Stored dataset items
::::
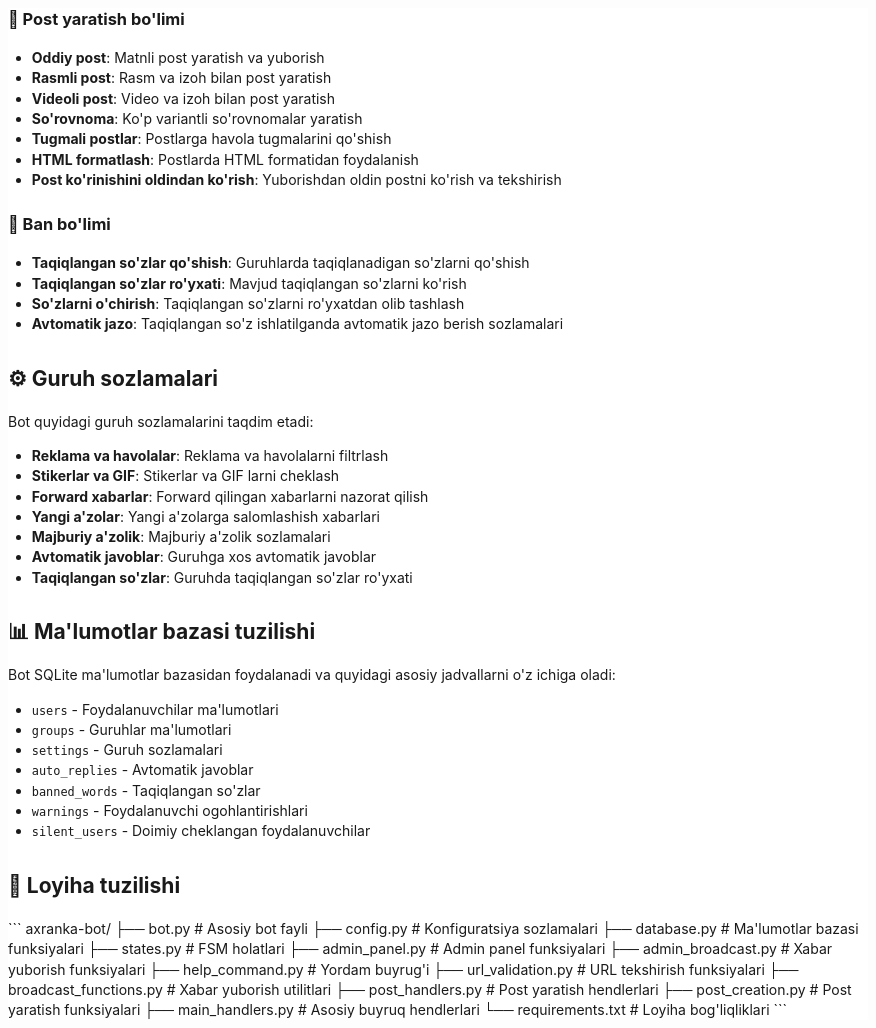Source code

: ### 📝 Post yaratish bo'limi
- **Oddiy post**: Matnli post yaratish va yuborish
- **Rasmli post**: Rasm va izoh bilan post yaratish
- **Videoli post**: Video va izoh bilan post yaratish
- **So'rovnoma**: Ko'p variantli so'rovnomalar yaratish
- **Tugmali postlar**: Postlarga havola tugmalarini qo'shish
- **HTML formatlash**: Postlarda HTML formatidan foydalanish
- **Post ko'rinishini oldindan ko'rish**: Yuborishdan oldin postni ko'rish va tekshirish

### 🚫 Ban bo'limi
- **Taqiqlangan so'zlar qo'shish**: Guruhlarda taqiqlanadigan so'zlarni qo'shish
- **Taqiqlangan so'zlar ro'yxati**: Mavjud taqiqlangan so'zlarni ko'rish
- **So'zlarni o'chirish**: Taqiqlangan so'zlarni ro'yxatdan olib tashlash
- **Avtomatik jazo**: Taqiqlangan so'z ishlatilganda avtomatik jazo berish sozlamalari

## ⚙️ Guruh sozlamalari

Bot quyidagi guruh sozlamalarini taqdim etadi:

- **Reklama va havolalar**: Reklama va havolalarni filtrlash
- **Stikerlar va GIF**: Stikerlar va GIF larni cheklash
- **Forward xabarlar**: Forward qilingan xabarlarni nazorat qilish
- **Yangi a'zolar**: Yangi a'zolarga salomlashish xabarlari
- **Majburiy a'zolik**: Majburiy a'zolik sozlamalari
- **Avtomatik javoblar**: Guruhga xos avtomatik javoblar
- **Taqiqlangan so'zlar**: Guruhda taqiqlangan so'zlar ro'yxati

## 📊 Ma'lumotlar bazasi tuzilishi

Bot SQLite ma'lumotlar bazasidan foydalanadi va quyidagi asosiy jadvallarni o'z ichiga oladi:

- `users` - Foydalanuvchilar ma'lumotlari
- `groups` - Guruhlar ma'lumotlari
- `settings` - Guruh sozlamalari
- `auto_replies` - Avtomatik javoblar
- `banned_words` - Taqiqlangan so'zlar
- `warnings` - Foydalanuvchi ogohlantirishlari
- `silent_users` - Doimiy cheklangan foydalanuvchilar

## 🧩 Loyiha tuzilishi

\`\`\`
axranka-bot/
├── bot.py                  # Asosiy bot fayli
├── config.py               # Konfiguratsiya sozlamalari
├── database.py             # Ma'lumotlar bazasi funksiyalari
├── states.py               # FSM holatlari
├── admin_panel.py          # Admin panel funksiyalari
├── admin_broadcast.py      # Xabar yuborish funksiyalari
├── help_command.py         # Yordam buyrug'i
├── url_validation.py       # URL tekshirish funksiyalari
├── broadcast_functions.py  # Xabar yuborish utilitlari
├── post_handlers.py        # Post yaratish hendlerlari
├── post_creation.py        # Post yaratish funksiyalari
├── main_handlers.py        # Asosiy buyruq hendlerlari
└── requirements.txt        # Loyiha bog'liqliklari
\`\`\`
::::
● Work instructions
After locating the line with "# FSM holatlari" in the records above, please set down that line and all later ones exactly, and no other line.

● Response area
├── states.py               # FSM holatlari
├── admin_panel.py          # Admin panel funksiyalari
├── admin_broadcast.py      # Xabar yuborish funksiyalari
├── help_command.py         # Yordam buyrug'i
├── url_validation.py       # URL tekshirish funksiyalari
├── broadcast_functions.py  # Xabar yuborish utilitlari
├── post_handlers.py        # Post yaratish hendlerlari
├── post_creation.py        # Post yaratish funksiyalari
├── main_handlers.py        # Asosiy buyruq hendlerlari
└── requirements.txt        # Loyiha bog'liqliklari
\`\`\`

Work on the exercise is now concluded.